EXERCISE DIRECTIONS
Please retype all the data below exactly, line for line.
^^^^^^^^^^^^^^^^
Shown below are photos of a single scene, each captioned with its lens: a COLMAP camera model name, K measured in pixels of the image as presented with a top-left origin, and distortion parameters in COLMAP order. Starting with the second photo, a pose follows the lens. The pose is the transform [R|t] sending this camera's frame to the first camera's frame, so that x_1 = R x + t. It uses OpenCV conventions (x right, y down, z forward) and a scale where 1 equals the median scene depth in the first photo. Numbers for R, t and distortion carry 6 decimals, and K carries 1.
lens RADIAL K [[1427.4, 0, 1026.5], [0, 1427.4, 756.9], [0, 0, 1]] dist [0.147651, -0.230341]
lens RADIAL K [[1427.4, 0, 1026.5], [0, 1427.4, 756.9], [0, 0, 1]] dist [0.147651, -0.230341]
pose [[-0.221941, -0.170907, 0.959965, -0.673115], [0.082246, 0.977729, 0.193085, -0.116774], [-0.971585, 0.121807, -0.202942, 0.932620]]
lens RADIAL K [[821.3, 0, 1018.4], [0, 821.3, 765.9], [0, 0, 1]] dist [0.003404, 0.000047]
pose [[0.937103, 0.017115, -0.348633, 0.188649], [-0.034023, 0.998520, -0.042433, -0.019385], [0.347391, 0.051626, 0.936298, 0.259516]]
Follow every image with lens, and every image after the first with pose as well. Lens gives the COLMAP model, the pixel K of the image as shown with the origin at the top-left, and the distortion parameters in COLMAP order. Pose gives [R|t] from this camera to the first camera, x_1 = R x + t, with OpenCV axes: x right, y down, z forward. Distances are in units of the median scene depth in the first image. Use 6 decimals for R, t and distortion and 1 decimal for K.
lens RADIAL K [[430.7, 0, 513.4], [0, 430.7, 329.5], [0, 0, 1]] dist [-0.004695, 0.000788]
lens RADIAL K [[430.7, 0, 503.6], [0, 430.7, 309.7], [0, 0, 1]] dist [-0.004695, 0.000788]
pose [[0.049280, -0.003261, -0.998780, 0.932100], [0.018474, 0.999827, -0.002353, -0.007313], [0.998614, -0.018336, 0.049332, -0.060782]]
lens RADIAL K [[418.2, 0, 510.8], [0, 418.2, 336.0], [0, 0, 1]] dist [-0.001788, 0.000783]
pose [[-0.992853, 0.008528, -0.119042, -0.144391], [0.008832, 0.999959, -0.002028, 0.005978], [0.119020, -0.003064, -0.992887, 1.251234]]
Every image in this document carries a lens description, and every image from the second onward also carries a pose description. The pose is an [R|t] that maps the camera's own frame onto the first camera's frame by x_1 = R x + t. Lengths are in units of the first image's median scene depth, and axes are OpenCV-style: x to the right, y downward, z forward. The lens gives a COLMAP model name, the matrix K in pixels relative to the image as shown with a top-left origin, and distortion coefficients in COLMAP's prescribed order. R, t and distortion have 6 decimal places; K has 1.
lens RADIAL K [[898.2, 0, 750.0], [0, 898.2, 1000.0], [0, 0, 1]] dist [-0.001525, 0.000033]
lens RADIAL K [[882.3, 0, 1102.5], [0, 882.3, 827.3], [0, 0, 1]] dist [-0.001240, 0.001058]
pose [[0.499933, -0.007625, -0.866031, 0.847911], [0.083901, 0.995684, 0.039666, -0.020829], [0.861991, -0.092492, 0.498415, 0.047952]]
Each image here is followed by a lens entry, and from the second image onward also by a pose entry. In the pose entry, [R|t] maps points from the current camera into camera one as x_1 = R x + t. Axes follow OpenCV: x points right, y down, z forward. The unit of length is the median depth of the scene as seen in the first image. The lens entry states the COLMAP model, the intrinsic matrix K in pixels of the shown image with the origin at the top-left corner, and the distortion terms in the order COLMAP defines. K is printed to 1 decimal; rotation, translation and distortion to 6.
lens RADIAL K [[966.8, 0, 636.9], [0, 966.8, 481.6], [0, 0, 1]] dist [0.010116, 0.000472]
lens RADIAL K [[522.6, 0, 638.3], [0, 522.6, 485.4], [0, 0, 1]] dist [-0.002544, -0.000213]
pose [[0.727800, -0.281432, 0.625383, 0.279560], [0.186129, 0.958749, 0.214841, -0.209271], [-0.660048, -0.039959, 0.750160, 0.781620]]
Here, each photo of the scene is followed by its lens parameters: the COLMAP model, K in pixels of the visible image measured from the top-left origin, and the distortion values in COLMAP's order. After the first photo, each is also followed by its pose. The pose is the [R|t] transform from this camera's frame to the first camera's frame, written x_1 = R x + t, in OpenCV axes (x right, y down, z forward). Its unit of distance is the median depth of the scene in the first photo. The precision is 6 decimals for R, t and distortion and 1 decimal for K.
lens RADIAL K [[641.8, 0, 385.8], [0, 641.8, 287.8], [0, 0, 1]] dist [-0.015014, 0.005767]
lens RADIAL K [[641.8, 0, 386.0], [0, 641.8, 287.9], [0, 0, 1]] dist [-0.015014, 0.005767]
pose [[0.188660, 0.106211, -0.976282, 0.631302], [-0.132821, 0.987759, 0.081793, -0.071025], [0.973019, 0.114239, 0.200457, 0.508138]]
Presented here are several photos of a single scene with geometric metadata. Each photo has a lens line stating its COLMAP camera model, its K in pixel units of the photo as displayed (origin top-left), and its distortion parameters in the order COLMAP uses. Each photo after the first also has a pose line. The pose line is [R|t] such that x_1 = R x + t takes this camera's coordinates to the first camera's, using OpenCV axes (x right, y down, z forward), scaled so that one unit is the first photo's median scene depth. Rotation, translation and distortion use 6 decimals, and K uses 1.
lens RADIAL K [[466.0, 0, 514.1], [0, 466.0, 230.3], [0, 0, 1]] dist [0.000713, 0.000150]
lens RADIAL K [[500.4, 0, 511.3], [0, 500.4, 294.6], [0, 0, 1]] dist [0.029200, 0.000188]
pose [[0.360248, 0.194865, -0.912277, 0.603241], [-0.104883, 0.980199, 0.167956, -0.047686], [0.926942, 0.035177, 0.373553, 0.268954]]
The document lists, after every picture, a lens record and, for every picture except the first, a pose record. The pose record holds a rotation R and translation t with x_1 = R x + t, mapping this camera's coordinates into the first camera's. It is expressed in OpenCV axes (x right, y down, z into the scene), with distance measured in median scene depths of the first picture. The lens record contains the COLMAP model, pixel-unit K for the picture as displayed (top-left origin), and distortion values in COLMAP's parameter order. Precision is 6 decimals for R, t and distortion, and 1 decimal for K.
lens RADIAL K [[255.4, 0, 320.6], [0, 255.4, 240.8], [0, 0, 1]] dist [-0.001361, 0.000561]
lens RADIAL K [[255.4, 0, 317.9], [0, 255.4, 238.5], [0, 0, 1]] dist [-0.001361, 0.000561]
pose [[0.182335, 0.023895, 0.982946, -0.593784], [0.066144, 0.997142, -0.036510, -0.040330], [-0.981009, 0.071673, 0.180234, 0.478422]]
^^^^^^^^^^^^^^^^
OUTPUT FOR THIS TASK
Shown below are photos of a single scene, each captioned with its lens: a COLMAP camera model name, K measured in pixels of the image as presented with a top-left origin, and distortion parameters in COLMAP order. Starting with the second photo, a pose follows the lens. The pose is the transform [R|t] sending this camera's frame to the first camera's frame, so that x_1 = R x + t. It uses OpenCV conventions (x right, y down, z forward) and a scale where 1 equals the median scene depth in the first photo. Numbers for R, t and distortion carry 6 decimals, and K carries 1.
lens RADIAL K [[1427.4, 0, 1026.5], [0, 1427.4, 756.9], [0, 0, 1]] dist [0.147651, -0.230341]
lens RADIAL K [[1427.4, 0, 1026.5], [0, 1427.4, 756.9], [0, 0, 1]] dist [0.147651, -0.230341]
pose [[-0.221941, -0.170907, 0.959965, -0.673115], [0.082246, 0.977729, 0.193085, -0.116774], [-0.971585, 0.121807, -0.202942, 0.932620]]
lens RADIAL K [[821.3, 0, 1018.4], [0, 821.3, 765.9], [0, 0, 1]] dist [0.003404, 0.000047]
pose [[0.937103, 0.017115, -0.348633, 0.188649], [-0.034023, 0.998520, -0.042433, -0.019385], [0.347391, 0.051626, 0.936298, 0.259516]]
Follow every image with lens, and every image after the first with pose as well. Lens gives the COLMAP model, the pixel K of the image as shown with the origin at the top-left, and the distortion parameters in COLMAP order. Pose gives [R|t] from this camera to the first camera, x_1 = R x + t, with OpenCV axes: x right, y down, z forward. Distances are in units of the median scene depth in the first image. Use 6 decimals for R, t and distortion and 1 decimal for K.
lens RADIAL K [[430.7, 0, 513.4], [0, 430.7, 329.5], [0, 0, 1]] dist [-0.004695, 0.000788]
lens RADIAL K [[430.7, 0, 503.6], [0, 430.7, 309.7], [0, 0, 1]] dist [-0.004695, 0.000788]
pose [[0.049280, -0.003261, -0.998780, 0.932100], [0.018474, 0.999827, -0.002353, -0.007313], [0.998614, -0.018336, 0.049332, -0.060782]]
lens RADIAL K [[418.2, 0, 510.8], [0, 418.2, 336.0], [0, 0, 1]] dist [-0.001788, 0.000783]
pose [[-0.992853, 0.008528, -0.119042, -0.144391], [0.008832, 0.999959, -0.002028, 0.005978], [0.119020, -0.003064, -0.992887, 1.251234]]
Every image in this document carries a lens description, and every image from the second onward also carries a pose description. The pose is an [R|t] that maps the camera's own frame onto the first camera's frame by x_1 = R x + t. Lengths are in units of the first image's median scene depth, and axes are OpenCV-style: x to the right, y downward, z forward. The lens gives a COLMAP model name, the matrix K in pixels relative to the image as shown with a top-left origin, and distortion coefficients in COLMAP's prescribed order. R, t and distortion have 6 decimal places; K has 1.
lens RADIAL K [[898.2, 0, 750.0], [0, 898.2, 1000.0], [0, 0, 1]] dist [-0.001525, 0.000033]
lens RADIAL K [[882.3, 0, 1102.5], [0, 882.3, 827.3], [0, 0, 1]] dist [-0.001240, 0.001058]
pose [[0.499933, -0.007625, -0.866031, 0.847911], [0.083901, 0.995684, 0.039666, -0.020829], [0.861991, -0.092492, 0.498415, 0.047952]]
Each image here is followed by a lens entry, and from the second image onward also by a pose entry. In the pose entry, [R|t] maps points from the current camera into camera one as x_1 = R x + t. Axes follow OpenCV: x points right, y down, z forward. The unit of length is the median depth of the scene as seen in the first image. The lens entry states the COLMAP model, the intrinsic matrix K in pixels of the shown image with the origin at the top-left corner, and the distortion terms in the order COLMAP defines. K is printed to 1 decimal; rotation, translation and distortion to 6.
lens RADIAL K [[966.8, 0, 636.9], [0, 966.8, 481.6], [0, 0, 1]] dist [0.010116, 0.000472]
lens RADIAL K [[522.6, 0, 638.3], [0, 522.6, 485.4], [0, 0, 1]] dist [-0.002544, -0.000213]
pose [[0.727800, -0.281432, 0.625383, 0.279560], [0.186129, 0.958749, 0.214841, -0.209271], [-0.660048, -0.039959, 0.750160, 0.781620]]
Here, each photo of the scene is followed by its lens parameters: the COLMAP model, K in pixels of the visible image measured from the top-left origin, and the distortion values in COLMAP's order. After the first photo, each is also followed by its pose. The pose is the [R|t] transform from this camera's frame to the first camera's frame, written x_1 = R x + t, in OpenCV axes (x right, y down, z forward). Its unit of distance is the median depth of the scene in the first photo. The precision is 6 decimals for R, t and distortion and 1 decimal for K.
lens RADIAL K [[641.8, 0, 385.8], [0, 641.8, 287.8], [0, 0, 1]] dist [-0.015014, 0.005767]
lens RADIAL K [[641.8, 0, 386.0], [0, 641.8, 287.9], [0, 0, 1]] dist [-0.015014, 0.005767]
pose [[0.188660, 0.106211, -0.976282, 0.631302], [-0.132821, 0.987759, 0.081793, -0.071025], [0.973019, 0.114239, 0.200457, 0.508138]]
Presented here are several photos of a single scene with geometric metadata. Each photo has a lens line stating its COLMAP camera model, its K in pixel units of the photo as displayed (origin top-left), and its distortion parameters in the order COLMAP uses. Each photo after the first also has a pose line. The pose line is [R|t] such that x_1 = R x + t takes this camera's coordinates to the first camera's, using OpenCV axes (x right, y down, z forward), scaled so that one unit is the first photo's median scene depth. Rotation, translation and distortion use 6 decimals, and K uses 1.
lens RADIAL K [[466.0, 0, 514.1], [0, 466.0, 230.3], [0, 0, 1]] dist [0.000713, 0.000150]
lens RADIAL K [[500.4, 0, 511.3], [0, 500.4, 294.6], [0, 0, 1]] dist [0.029200, 0.000188]
pose [[0.360248, 0.194865, -0.912277, 0.603241], [-0.104883, 0.980199, 0.167956, -0.047686], [0.926942, 0.035177, 0.373553, 0.268954]]
The document lists, after every picture, a lens record and, for every picture except the first, a pose record. The pose record holds a rotation R and translation t with x_1 = R x + t, mapping this camera's coordinates into the first camera's. It is expressed in OpenCV axes (x right, y down, z into the scene), with distance measured in median scene depths of the first picture. The lens record contains the COLMAP model, pixel-unit K for the picture as displayed (top-left origin), and distortion values in COLMAP's parameter order. Precision is 6 decimals for R, t and distortion, and 1 decimal for K.
lens RADIAL K [[255.4, 0, 320.6], [0, 255.4, 240.8], [0, 0, 1]] dist [-0.001361, 0.000561]
lens RADIAL K [[255.4, 0, 317.9], [0, 255.4, 238.5], [0, 0, 1]] dist [-0.001361, 0.000561]
pose [[0.182335, 0.023895, 0.982946, -0.593784], [0.066144, 0.997142, -0.036510, -0.040330], [-0.981009, 0.071673, 0.180234, 0.478422]]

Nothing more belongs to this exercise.